2018-05-15 16:40:36.499 [ORAROOTAGENT(94048)]CRS-5017: The resource action "ora.storage start" encountered the following error:
2018-05-15 16:40:36.499+Storage agent start action aborted. For details refer to "(:CLSN00107:)" in "/u01/app/oracle/diag/crs/db02/crs/trace/ohasd_orarootagent_root.trc".
2018-05-15 16:40:36.501 [OHASD(93851)]CRS-2757: Command 'Start' timed out waiting for response from the resource 'ora.storage'. Details at (:CRSPE00221:) {0:5:3} in /u01/app/oracle/diag/crs/db02/crs/trace/ohasd.trc.

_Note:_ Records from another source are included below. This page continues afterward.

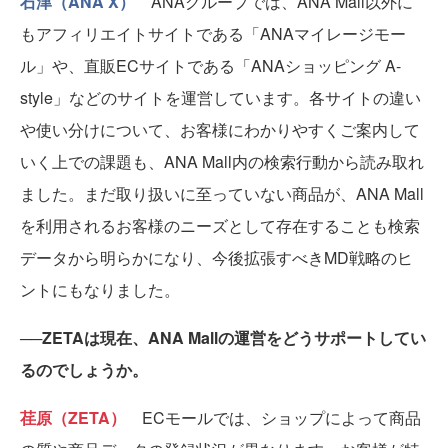
石津（ANA X）
ANAグループでは、ANA Mall以外に
もアフィリエイトサイトである「ANAマイレージモー
ル」や、直販ECサイトである「ANAショッピング A-
style」などのサイトを運営しています。各サイトの違い
や使い分けについて、お客様にわかりやすくご案内して
いく上での課題も、ANA Mall内の検索行動から読み取れ
ました。まだ取り扱いに至っていない商品が、ANA Mall
を利用されるお客様のニーズとして存在することも検索
データから明らかになり、今後拡張すべきMD戦略のヒ
ントにもなりました。
──ZETAは現在、ANA Mallの運営をどうサポートしてい
るのでしょうか。
荏原（ZETA）
ECモールでは、ショップによって商品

I started to dig through the trace files, and I saw something that may be able to help in the ocssd.trc file:
018-05-15 16:43:50.588 : CSSD:28108544: clssgmRPC: rpc 0x7f7e02559250 (RPC#67) tag(43002a) sent to node 4
2018-05-15 16:43:50.589 : CSSD:39147264: clssgmRPCDone: rpc 0x7f7e02559250 (RPC#67) state 6, flags 0x202
2018-05-15 16:43:50.618 : CSSD:25212672: clssgmGroupState: requested group state of unknown group OSM_LOCAL_ALL
2018-05-15 16:43:50.694 : CSSD:25212672: clssgmMemberPublicInfo: group ASM_NETWORK not found
I checked my network settings within the OCR, and it showed both the old and new IB networks in the registry:
[root@db01 ~]# oifcfg getif
bondeth0.2063 10.144.63.0 global public
ib0 192.168.12.0 global cluster_interconnect,asm <------ new network range
ib1 192.168.12.0 global cluster_interconnect,asm <------ new network range
ib0 192.168.8.0 global cluster_interconnect,asm <------ old network range
ib1 192.168.8.0 global cluster_interconnect,asm <------ old network range
After digging and cross-referencing with some MOS notes, I figured out that this was due to the new listeners created in 12c for the ASM network. When I ran srvctl, I saw 2 listeners that were registered with the old InfiniBand network:
[oracle@db01 ~]$ srvctl config listener -asmlistener
Name: ASMNET1LSNR_ASM
Type: ASM Listener
Owner: oracle
Subnet: 192.168.8.0 <------ old network range
Home:
End points: TCP:1526
Listener is enabled.
Listener is individually enabled on nodes:
Listener is individually disabled on nodes:
Name: ASMNET2LSNR_ASM
Type: ASM Listener
Owner: oracle
Subnet: 192.168.8.0 <------ old network range
Home:
End points: TCP:1527
Listener is enabled.
Listener is individually enabled on nodes:
Listener is individually disabled on nodes:
I found MOS note #283684.1, which describes the process for modifying the cluster interconnect when using flex ASM. It turns out that my issue was related to nodes not being able to communicate on the ASM network. Even though the new network shows up in oifcfg, the nodes are trying to communicate with these listeners. I had to add a new ASM network listener and remove the old ones:
[oracle@db01 ~]$ srvctl add listener -asmlistener -l ASMIBNETLSNR_ASM -subnet 192.168.12.0
[oracle@db01 ~]$ srvctl update listener -listener ASMNET1LSNR_ASM -asm -remove -force
[oracle@db01 ~]$ srvctl update listener -listener ASMNET2LSNR_ASM -asm -remove -force
Once I cleaned up the listeners, I was able to start clusterware on all nodes without any issues.